Who has more power in Africa, the person casting the vote or the one counting the vote?

Lately, I have become obsessed with the oncoming elections, which could happen between August and December next year.(2012)

It could be because during the last elections we were stuck at my mothers house in Kitale as i had traveled with one of my closest friends called Wairimu, and there was no way we could go towards Eldoret as her Kikuyu community was beng targeted. My daughter is also called Wambui. That complicated things, and nearing the next elections takes me back to 2007.

I'm I worried? Yes.

Because I fear that we may, as a voting population not learned the lesson. We still have displaced people living in camps, and some living across the border in Uganda, in search for the peace that our country failed to provide them.

There are those that have nothing to loose, they may have lost it all anyway in 2007. There are those that really do not care, they may fly them and their children to another country for the duration of the elections. Then there are those ordinary Kenyans who have everything to loose and are just hoping that the elections are free, fair, and mostly peaceful.

Whatever happens, who is more powerful? The person casting the vote, or the one counting the votes?

It is this question that I hope our government can honestly answer.


  1. Hey Terryanne! You have reason to fear. What happened in 2007/2008 is not anything to forget quickly. But lessons were learnt. Politicians are not people to die for. With the new constitution in place, I have been writing in the local media to encourage all of us to adopt our Counties as our tribes! Let's all work towards healing and national unity. Let's each campaign for peaceful elections...teach our people that any leader who advocates for violence is not worthy our votes. I would be happy to come to Citizen TV and share my views on the Leaders We Want in 2012 and beyond. Let's not give into the temptation to ever fight again.
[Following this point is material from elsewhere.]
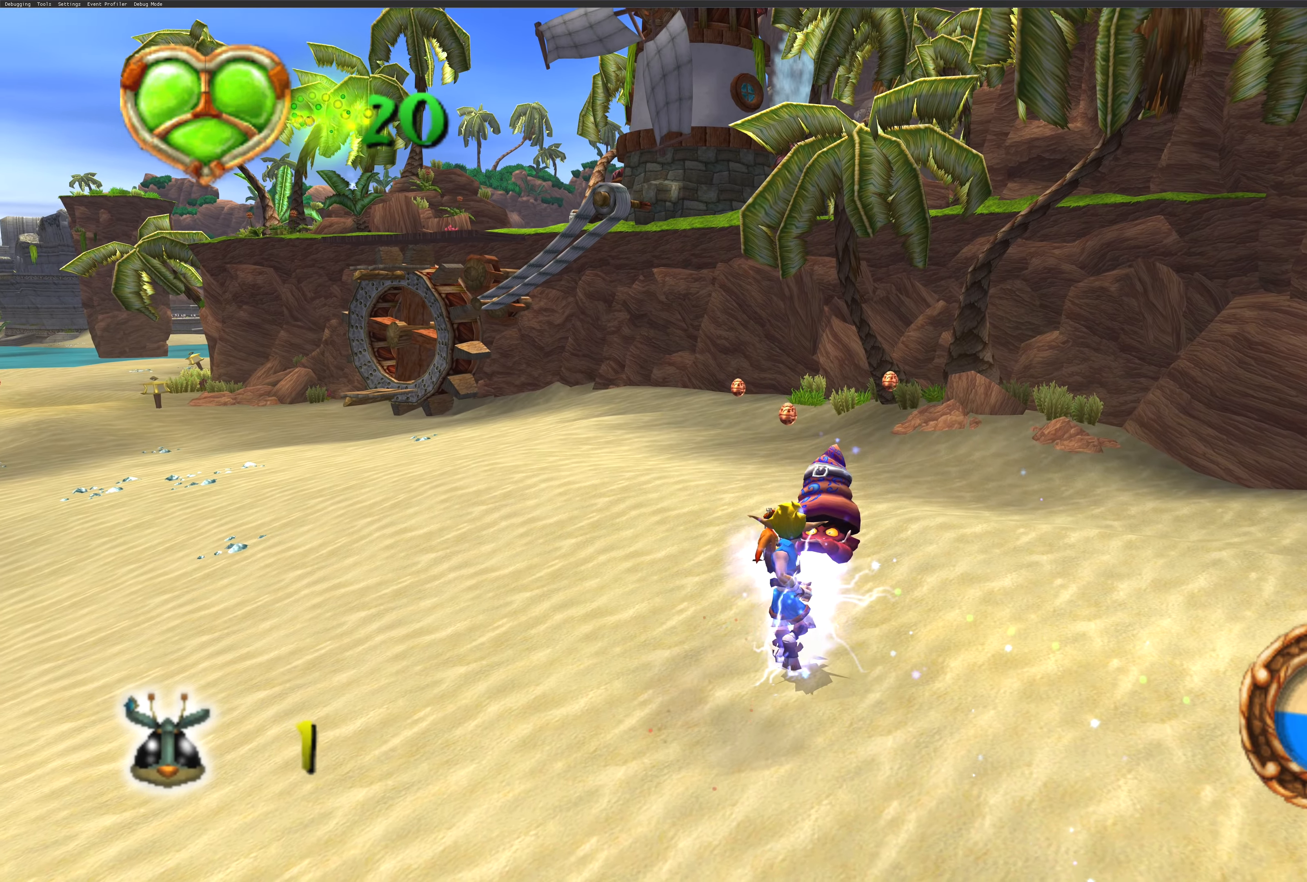
{"buttons": [], "left_stick": "center", "right_stick": "center", "events": []}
Never!

  2. I think what we have to fear is gullibility of Kenyans - if we aren't lied to along tribal lines, it will party lines, religious lines, (favorite TV host lines) you name it.
    When it comes to tribe I think we just have to put out there as many positive stories as there are negative ones - so let me give a few of my own.

    Story 1 - This year in Jan we had my grandma's funeral - and her big family of children and grandchildren has about six of Kenya's tribes in my cousins are Kikuyu, Kalenjin, Kisii, Wa-cosst, Meru...myself I am a hybrid (have a Meru name, can't speak the language LOL - and my mum is a Kalenjin who speaks fluent Kimeru and totally forgot her mother tongue) - and all the credit is to this old woman who has passed on...who in 1940s married a man not of her tribe = so if my grand disregarded tribe - when confronted with love ...why can't we do the same.

    Story 2 - I have two beautiful nieces their mum my cuz (a m-coast) picked very unique names for them the 1st one is Chebet and the 2nd is Wairimu. I think our names are a beautiful preservation of our culture - so when these kids grow up (I bet they won't know any native language)...but they will have their African names - just think of all Black American brothers and sisters so wishing to get African names...and all the sorts of funny names they create ...Tanishya and the like. At least our tribe=less generation can still pass on a nice heritage of African names to our kids (real genuine wonderful names)

    Story 3 - A while back I used to sing in the St. John Bosco Choir in Don Bosco Upper Hill...(I still sing in the early mass). So this choir has to be the most unique choir in Nairobi...they do the main mass which is nine o'clock. They will sing songs in so many Kenyan languages (and once in a while throw in Zulu and Lingala) that the variety and color in the mass is just amazing you will have Gimi golo for procession, Ngai tumuthembe offertory, Kiptayat kisomin for peace, Matsai Ka yesu exit...all in one mass - sung by one choir. So what tribe are they? The tribe of music - and they have discovered how rich our Kenyan tribal heritage is in music.